Understanding the benefits of a condominium
When you buy a condominium, you are buying one unit within a multi-unit residential dwelling. Each unit is individually owned, but all unit owners share joint ownership of the common elements of the building. It’s important to understand the benefits and important differences from a freehold home so that you enjoy your condo lifestyle to its full potential.
On your interim occupancy date, you are able to occupy or “take possession” of the unit you have bought. During this period you will be required to pay monthly interim occupancy fees as specified in the Condominium Act.
Shortly after Minto completes the condominium registration, final closing takes place, and you will receive title of ownership for your unit. At this point, your mortgage will come into effect, enabling you to pay the balance of the total purchase price for your unit, inclusive of any additional fees.
In a condominium, it is important to understand what constitutes your ‘unit’ - the part of the building you own outright. Your agreement and condo documents describe the boundaries of your unit.

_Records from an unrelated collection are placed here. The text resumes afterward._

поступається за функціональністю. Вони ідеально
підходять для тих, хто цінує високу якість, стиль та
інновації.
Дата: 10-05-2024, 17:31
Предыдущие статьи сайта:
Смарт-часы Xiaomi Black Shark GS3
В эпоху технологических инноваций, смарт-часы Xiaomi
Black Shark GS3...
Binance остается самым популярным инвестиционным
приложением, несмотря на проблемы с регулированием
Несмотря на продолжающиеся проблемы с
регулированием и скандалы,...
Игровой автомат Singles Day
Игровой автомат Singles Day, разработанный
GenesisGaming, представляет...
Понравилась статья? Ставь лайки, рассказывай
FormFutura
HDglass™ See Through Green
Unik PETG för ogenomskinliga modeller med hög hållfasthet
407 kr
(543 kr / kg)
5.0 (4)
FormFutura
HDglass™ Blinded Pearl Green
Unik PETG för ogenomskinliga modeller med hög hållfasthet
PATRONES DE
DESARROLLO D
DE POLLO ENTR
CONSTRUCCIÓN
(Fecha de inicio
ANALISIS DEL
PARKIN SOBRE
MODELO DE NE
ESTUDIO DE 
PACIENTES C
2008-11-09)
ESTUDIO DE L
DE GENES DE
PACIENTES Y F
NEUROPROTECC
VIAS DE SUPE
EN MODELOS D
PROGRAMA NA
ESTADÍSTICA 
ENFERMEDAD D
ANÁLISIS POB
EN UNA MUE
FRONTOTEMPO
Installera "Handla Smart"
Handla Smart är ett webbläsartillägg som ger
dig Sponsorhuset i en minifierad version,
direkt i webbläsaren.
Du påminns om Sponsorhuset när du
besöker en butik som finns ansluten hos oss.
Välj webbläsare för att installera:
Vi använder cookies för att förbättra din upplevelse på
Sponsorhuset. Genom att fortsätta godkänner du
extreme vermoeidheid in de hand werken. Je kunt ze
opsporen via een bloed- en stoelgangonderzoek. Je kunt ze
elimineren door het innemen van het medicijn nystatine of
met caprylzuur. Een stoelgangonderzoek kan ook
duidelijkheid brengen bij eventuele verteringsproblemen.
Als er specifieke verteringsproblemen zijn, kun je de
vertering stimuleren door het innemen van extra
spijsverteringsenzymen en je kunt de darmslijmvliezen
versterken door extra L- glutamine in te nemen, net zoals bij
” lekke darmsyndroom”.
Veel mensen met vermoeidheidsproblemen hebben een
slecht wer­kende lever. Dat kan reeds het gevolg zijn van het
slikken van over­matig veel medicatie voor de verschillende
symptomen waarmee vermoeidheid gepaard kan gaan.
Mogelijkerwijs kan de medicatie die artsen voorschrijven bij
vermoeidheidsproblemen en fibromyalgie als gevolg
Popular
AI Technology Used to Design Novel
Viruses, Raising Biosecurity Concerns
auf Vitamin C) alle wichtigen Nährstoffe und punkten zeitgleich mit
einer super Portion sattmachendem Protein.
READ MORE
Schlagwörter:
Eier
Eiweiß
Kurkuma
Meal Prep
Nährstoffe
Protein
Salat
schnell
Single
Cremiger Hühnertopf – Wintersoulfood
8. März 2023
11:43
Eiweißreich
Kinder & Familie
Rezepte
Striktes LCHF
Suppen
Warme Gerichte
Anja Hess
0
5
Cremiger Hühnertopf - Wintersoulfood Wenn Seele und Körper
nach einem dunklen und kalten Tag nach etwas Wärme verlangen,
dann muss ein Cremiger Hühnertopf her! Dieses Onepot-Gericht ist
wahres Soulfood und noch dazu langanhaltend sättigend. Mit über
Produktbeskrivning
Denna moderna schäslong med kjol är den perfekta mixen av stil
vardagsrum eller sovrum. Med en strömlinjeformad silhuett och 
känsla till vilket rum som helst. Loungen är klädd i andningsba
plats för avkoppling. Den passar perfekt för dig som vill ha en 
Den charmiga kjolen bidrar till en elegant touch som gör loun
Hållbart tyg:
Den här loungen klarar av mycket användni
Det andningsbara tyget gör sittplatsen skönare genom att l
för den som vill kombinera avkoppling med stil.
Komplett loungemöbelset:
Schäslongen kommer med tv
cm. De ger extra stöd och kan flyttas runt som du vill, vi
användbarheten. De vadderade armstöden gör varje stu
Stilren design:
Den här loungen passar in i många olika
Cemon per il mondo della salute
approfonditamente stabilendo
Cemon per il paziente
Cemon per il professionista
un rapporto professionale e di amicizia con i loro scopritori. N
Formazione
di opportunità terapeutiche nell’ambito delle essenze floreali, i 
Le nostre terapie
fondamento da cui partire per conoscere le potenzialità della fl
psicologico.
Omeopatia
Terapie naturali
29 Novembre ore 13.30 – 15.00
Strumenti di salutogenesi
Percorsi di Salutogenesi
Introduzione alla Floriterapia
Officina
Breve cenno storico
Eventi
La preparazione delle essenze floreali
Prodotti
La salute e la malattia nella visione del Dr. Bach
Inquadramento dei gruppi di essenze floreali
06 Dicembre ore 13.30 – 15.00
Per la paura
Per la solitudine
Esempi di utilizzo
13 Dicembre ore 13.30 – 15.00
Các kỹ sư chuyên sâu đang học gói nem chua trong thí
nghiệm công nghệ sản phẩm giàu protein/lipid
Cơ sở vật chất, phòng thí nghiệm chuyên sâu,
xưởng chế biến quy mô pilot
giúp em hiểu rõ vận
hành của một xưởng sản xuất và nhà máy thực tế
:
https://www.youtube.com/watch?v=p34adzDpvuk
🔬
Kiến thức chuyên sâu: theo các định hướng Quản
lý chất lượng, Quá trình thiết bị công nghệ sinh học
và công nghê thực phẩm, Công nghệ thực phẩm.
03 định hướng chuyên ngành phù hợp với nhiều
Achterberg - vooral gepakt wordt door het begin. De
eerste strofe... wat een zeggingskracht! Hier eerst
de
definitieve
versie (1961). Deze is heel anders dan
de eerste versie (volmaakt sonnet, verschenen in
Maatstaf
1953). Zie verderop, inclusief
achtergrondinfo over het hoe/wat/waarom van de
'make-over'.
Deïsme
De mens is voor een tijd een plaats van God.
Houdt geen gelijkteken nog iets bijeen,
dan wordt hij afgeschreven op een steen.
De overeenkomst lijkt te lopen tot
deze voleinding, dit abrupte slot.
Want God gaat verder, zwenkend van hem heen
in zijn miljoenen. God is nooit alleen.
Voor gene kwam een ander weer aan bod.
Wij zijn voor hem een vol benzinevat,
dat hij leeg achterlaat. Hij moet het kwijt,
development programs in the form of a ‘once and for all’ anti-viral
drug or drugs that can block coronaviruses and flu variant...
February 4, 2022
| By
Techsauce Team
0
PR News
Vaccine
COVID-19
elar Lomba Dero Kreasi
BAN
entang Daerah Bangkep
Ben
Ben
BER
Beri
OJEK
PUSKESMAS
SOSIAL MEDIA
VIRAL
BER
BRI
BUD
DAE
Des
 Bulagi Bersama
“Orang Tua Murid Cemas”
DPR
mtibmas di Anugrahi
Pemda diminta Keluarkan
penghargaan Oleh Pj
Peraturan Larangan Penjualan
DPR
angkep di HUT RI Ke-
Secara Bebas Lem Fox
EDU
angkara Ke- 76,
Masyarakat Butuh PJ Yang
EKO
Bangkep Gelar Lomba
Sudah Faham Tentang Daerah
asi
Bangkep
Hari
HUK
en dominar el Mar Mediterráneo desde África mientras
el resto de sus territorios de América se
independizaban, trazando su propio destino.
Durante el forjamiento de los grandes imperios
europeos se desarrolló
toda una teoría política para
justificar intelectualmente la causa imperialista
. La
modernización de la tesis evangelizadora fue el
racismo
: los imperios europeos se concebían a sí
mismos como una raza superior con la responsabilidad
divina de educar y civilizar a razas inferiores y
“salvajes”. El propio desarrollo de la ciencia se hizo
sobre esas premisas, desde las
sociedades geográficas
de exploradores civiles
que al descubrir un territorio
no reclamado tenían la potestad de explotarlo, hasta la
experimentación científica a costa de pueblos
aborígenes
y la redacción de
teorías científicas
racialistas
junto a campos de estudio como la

The common elements are those parts of a condominium that are jointly owned by all unit owners: the lobby, other building amenities, parking garages, lockers, corridors, roof, balconies, garbage rooms, gardens and exterior amenities, private roads or parking lots, and any other spaces not owned by an individual owner. Your monthly condominium fees cover maintenance and insurance for these areas.
Condominium Board of Directors
Once the building is turned over to the Condominium Corporation by your builder, the Board of Directors is elected and is composed of volunteer residents. The Board governs the Condominium Corporation and oversees its operations, both financial and physical.
The builder contracts an external company as the Property Manager to oversee the day-to-day management of the condominium and to act on behalf of the Condominium Corporation. Once the Condo Board of Directors is established, they may choose to extend or replace the property management contract.
As part of your Agreement of Purchase and Sale you will also find your condo documents, which include a condo declaration, by-laws, and rules. Together, these documents guide the governance of your condo by detailing the responsibilities and rules each owner is required to adhere to. It is a good idea to familiarize yourself with these documents during your conditional period in case there are any questions.
Condo or maintenance fees
Monthly condo fees are collected from all condo unit owners to maintain the shared amenity spaces (common elements) and retain a property manager. These fees are calculated based on a budget of estimated costs to run the shared spaces of the condo and divided by the square footage of each unit. At time of sale, this budget is estimated, meaning the condo fee could change by the time you take possession or over the course of the condo’s lifecycle.
Interim occupancy fees
Once you take possession (receive the keys) of your unit, but before the condo is fully registered, your mortgage and transfer of title will not take effect until the final closing. During this period you will be required to pay monthly interim occupancy fees as specified in the Condominium Act. The fees are limited to a total of the following: Common Expense Fee (which includes maintenance and Condo fees), property taxes, and interest owing on the remaining balance of the total purchase price of your Condo.
Elevators (if applicable)
During construction, elevators are often in service for use by construction workers, for testing purposes in order to obtain certification, and for preliminary move-ins. Security guards are stationed at each elevator to ensure your safety and security, as well as the ongoing operation and efficient use of all elevators.
You may also find temporary boards installed on the exterior of the elevators. This is to protect the elevator from damage occurring as homeowners start moving their furniture in. They will be removed once the majority of homeowners have occupied.